Stock Investments in Conservative Portfolios

By Last Updated: June 16, 2023
stock investments

Investing in stocks and bonds is the most efficient way to help people achieve financial goals and objectives. However, many people remain under invested or uninvested due to perceived risks involved. In today’s economy, it is very difficult to simply earn and accumulate enough money to have future financial success without making your money work as hard for you as you do for it. The good news is that it is possible to invest money in ways that maximize the potential returns and minimize the potential risks.

What happened to Treasury securities?

Who doesn’t long for the 1970s and 80s when U.S. Treasury securities guaranteed interest payments between 7% and 15%? Investors could use these instruments to meet nearly all of their objectives and sleep well at night knowing their money was safe. Since then, however, interest rates have steadily declined. Those same 10-Yr Treasury securities in May 2021 yield just 1.5%. It is nearly impossible to fund your financial goals and ambitions through Treasury securities alone, and it may be many years before interest rates return to anything approaching those past levels.

What is safe investing?

Safe investing in 2021 should include stock investments in order to achieve a sufficient rate of return. Of course, this introduces investors to investment risk. Risk tolerance is the level of financial risk investors are emotionally comfortable with, while risk capacity is the level of risk investors can afford to take to achieve their financial goals. At times, the risk required to achieve a person’s financial goals imposes upon their emotional risk tolerance. But risk is inherent with investing. Depending on someone’s tolerance and capacity for risk, they may restrict themselves from meeting their objectives because they cannot stomach the risk that is required. But this is, perhaps, the biggest risk of all.

Assessing someone’s risk tolerance and risk capacity can be quantified and numerically scored with questionnaires. The answers provided by investors are scored and a complete risk profile can be assigned. From this, a CFP® professional can help construct a unique investment portfolio. Investors’ risk tolerances, investment objectives and overall circumstances are unique, and with the help of a professional, an investment portfolio as unique as you are can be constructed to achieve most any goal. CFP® certification comes only after rigorous education and training. Ethical requirements must also be met because a CFP® is committed to serving investors’ best interests today and preparing them for a more financially secure tomorrow.

Look for a CFP® professional who can measure risk tolerances, weigh them against investment objectives and time frames, and make use of Long Term Capital Market Assumptions (LTCMAs). At a minimum, well diversified portfolios should have a portion of its assets allocated to large and small U.S. company stocks, international company stocks and, of course, bonds. Well-diversified and properly allocated portfolios reduce the risk of failure to meet financial objectives in the future without adding any unnecessary risks. Although, as mentioned before, investing has inherent risks, the composition of the entire investment portfolio needs to be considered when determining the risk of any individual investment.

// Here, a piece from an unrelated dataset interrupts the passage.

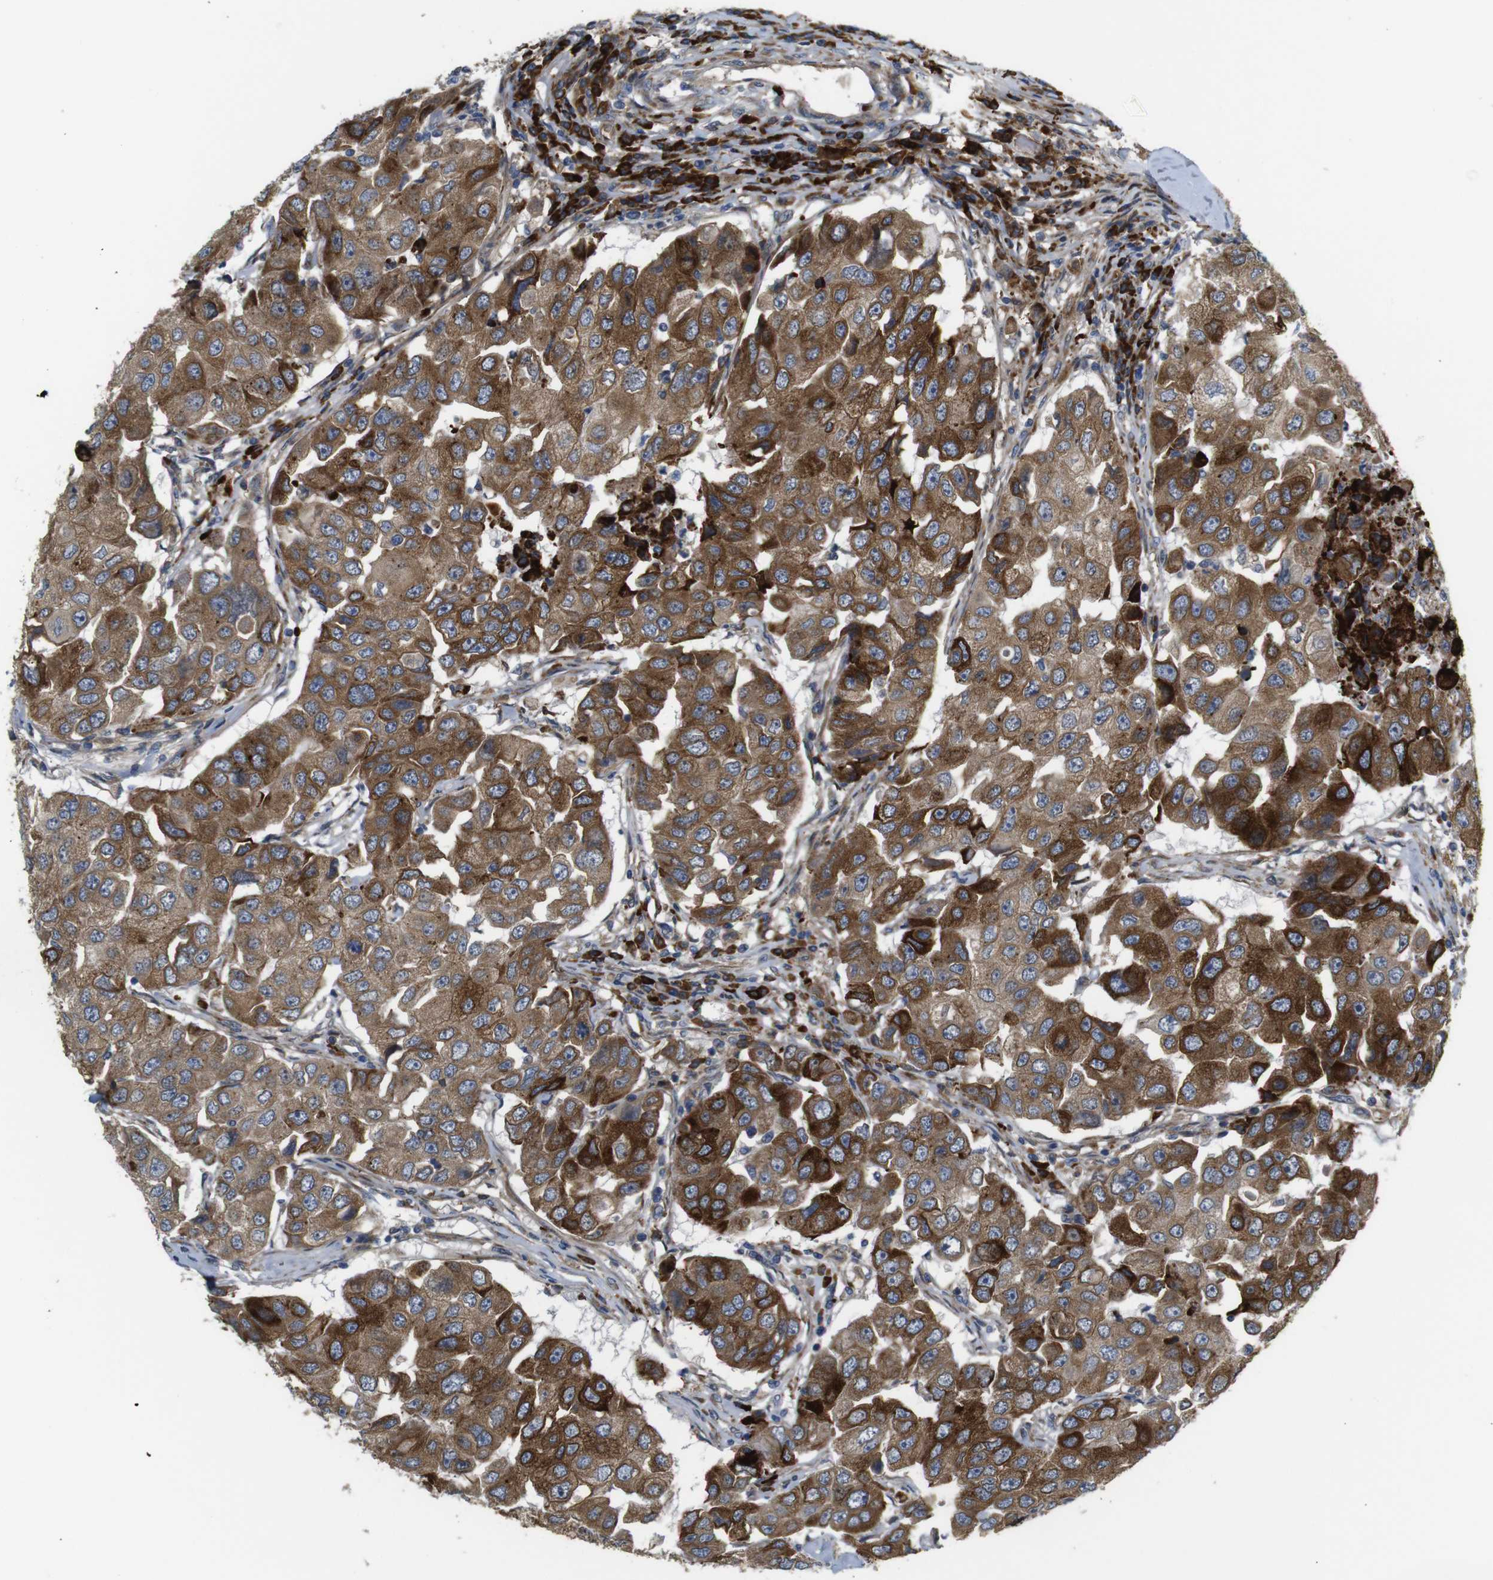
{"staining": {"intensity": "strong", "quantity": ">75%", "location": "cytoplasmic/membranous"}, "tissue": "breast cancer", "cell_type": "Tumor cells", "image_type": "cancer", "snomed": [{"axis": "morphology", "description": "Duct carcinoma"}, {"axis": "topography", "description": "Breast"}], "caption": "This photomicrograph demonstrates IHC staining of invasive ductal carcinoma (breast), with high strong cytoplasmic/membranous positivity in about >75% of tumor cells.", "gene": "UBE2G2", "patient": {"sex": "female", "age": 27}}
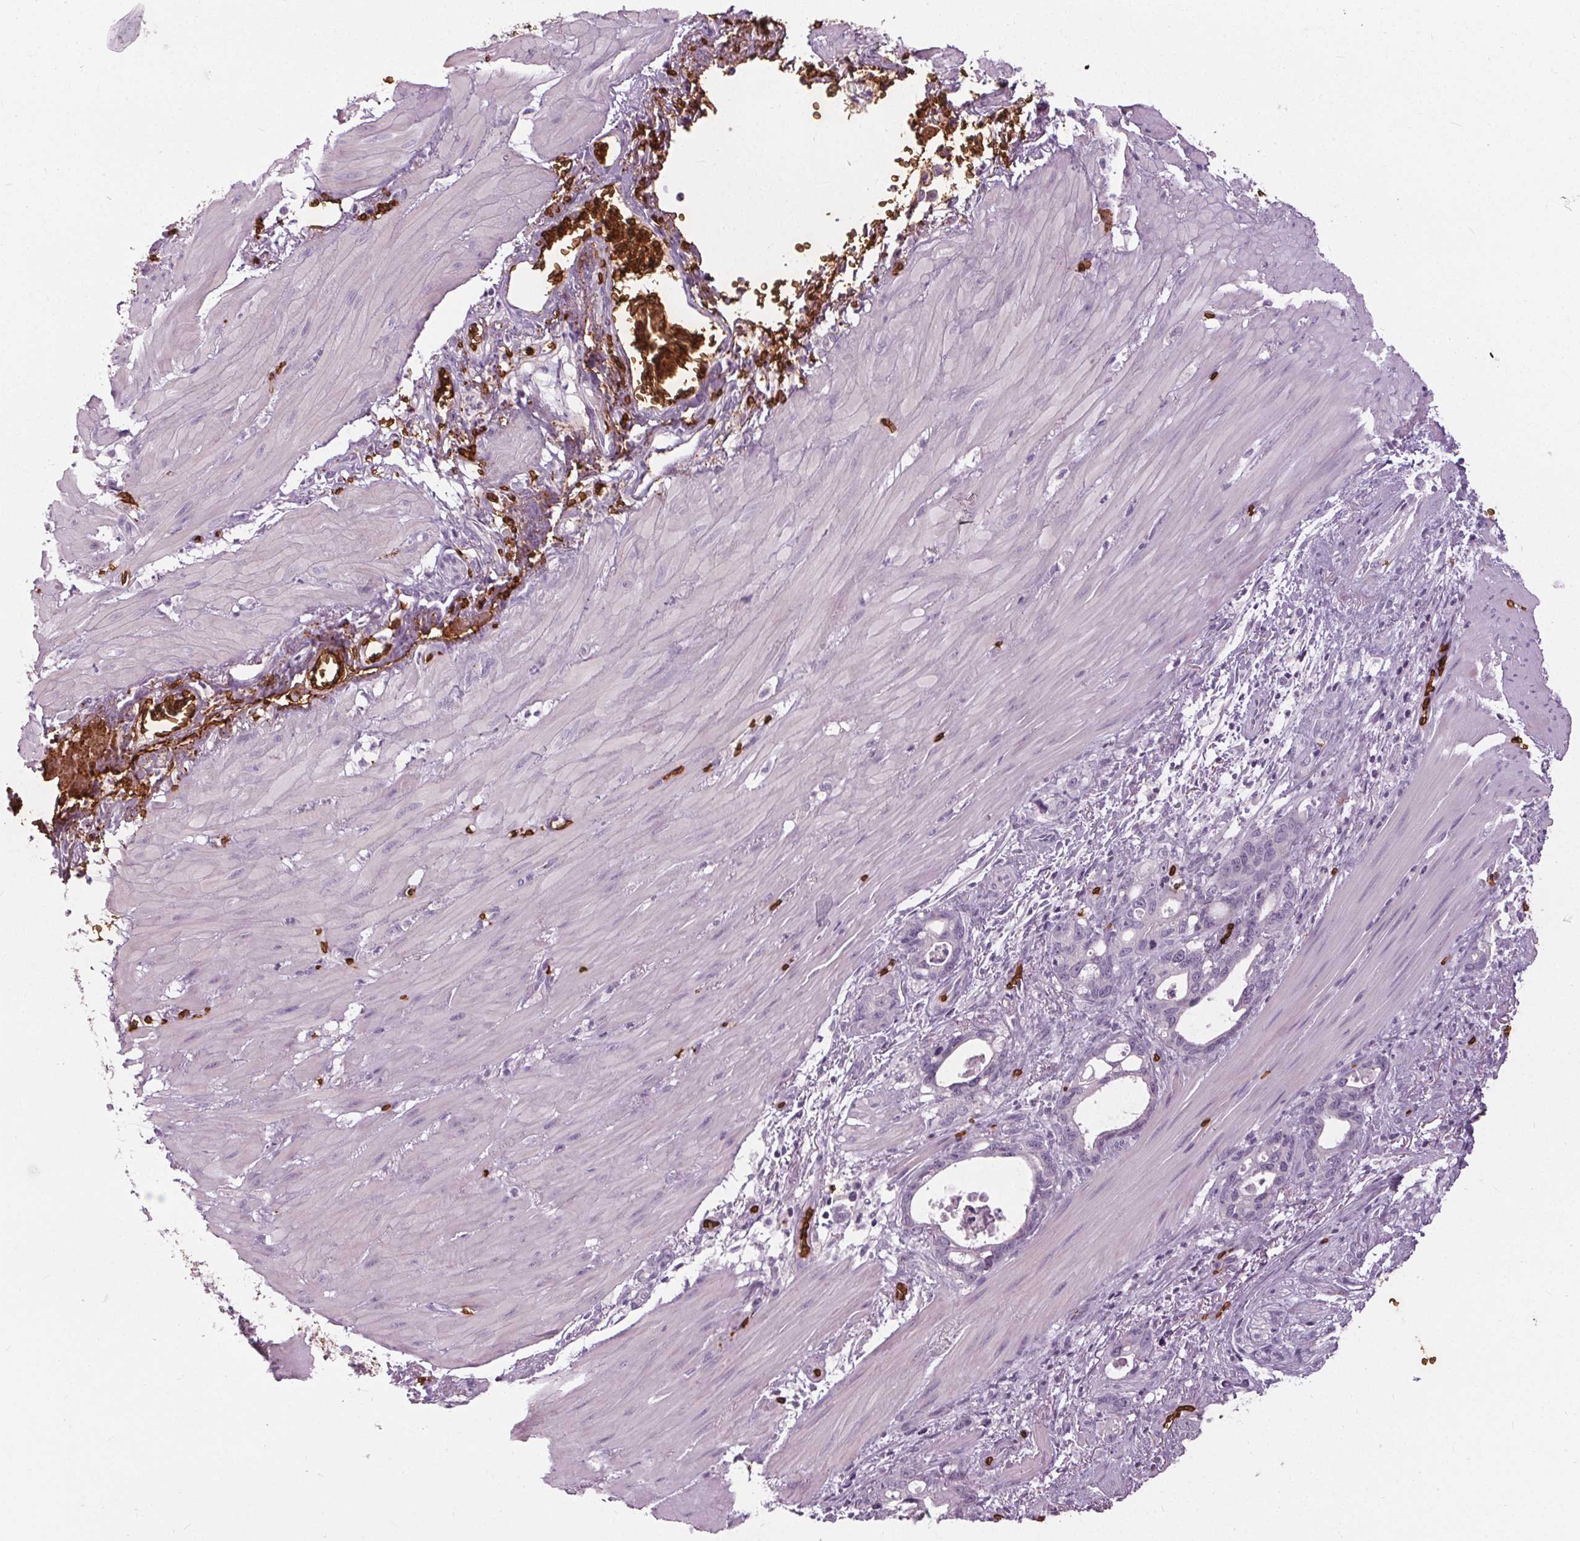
{"staining": {"intensity": "negative", "quantity": "none", "location": "none"}, "tissue": "stomach cancer", "cell_type": "Tumor cells", "image_type": "cancer", "snomed": [{"axis": "morphology", "description": "Normal tissue, NOS"}, {"axis": "morphology", "description": "Adenocarcinoma, NOS"}, {"axis": "topography", "description": "Esophagus"}, {"axis": "topography", "description": "Stomach, upper"}], "caption": "DAB immunohistochemical staining of adenocarcinoma (stomach) displays no significant positivity in tumor cells.", "gene": "SLC4A1", "patient": {"sex": "male", "age": 74}}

No category or type of investment is deemed inherently imprudent. Instead, the suitability of the investment relative to the portfolio’s objective is considered when judging the quality of any particular investment instrument.

Invest in Your Future

There has never been a bad time to invest in your future. Regardless of market conditions at any point in time, an investment program in a diversified portfolio yields positive returns for investors over 10-year time frames. There is no way to know what stock prices are going to be tomorrow, or next week, or next month, but it can be said with great confidence that the U. S. economy will grow much bigger and much stronger over the next decade. Stock prices, accordingly, will be much higher at that point — and investors who started an investment program and stayed with it by reinvesting dividends and income will be glad they did so. Let’s consider the effect of stock investments and having the worst luck possible. Take an investor investing their money on the worst day of the year (the market peak), every year for the past twenty years. That “unlucky” investor would still realize an 8% annualized return.

Sure, from time-to-time there are major economic events leading to a market downturn causing portfolios to decrease in value. LTCMAs used in portfolio constructions project expected asset class returns over 10 to 15 years and take these market gyrations into account when making the projections. Therefore, there is no need to be overly concerned. Market pullbacks can even be a time to rebalance portfolios and reassess risk capacity with the investor’s risk tolerance.

Stock investments, even with their risks, provide opportunities for individuals to achieve financial goals for themselves and their families not available in the supposedly safe guaranteed investments of the past.